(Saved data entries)
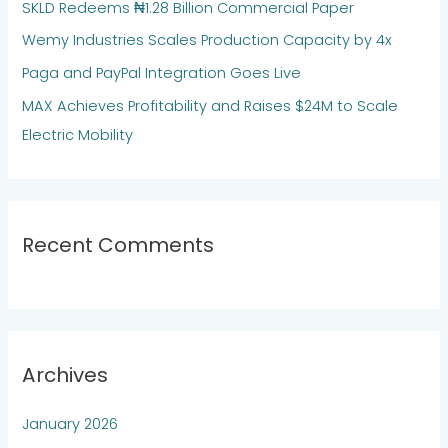
SKLD Redeems ₦1.28 Billion Commercial Paper
o
Wemy Industries Scales Production Capacity by 4x
r
:
Paga and PayPal Integration Goes Live
MAX Achieves Profitability and Raises $24M to Scale
Electric Mobility
Recent Comments
Archives
January 2026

Work order:
Copy the text from every item line for line, without any changes, and leave the pictures out of your answer.

Written answer:
SKLD Redeems ₦1.28 Billion Commercial Paper
o
Wemy Industries Scales Production Capacity by 4x
r
:
Paga and PayPal Integration Goes Live
MAX Achieves Profitability and Raises $24M to Scale
Electric Mobility
Recent Comments
Archives
January 2026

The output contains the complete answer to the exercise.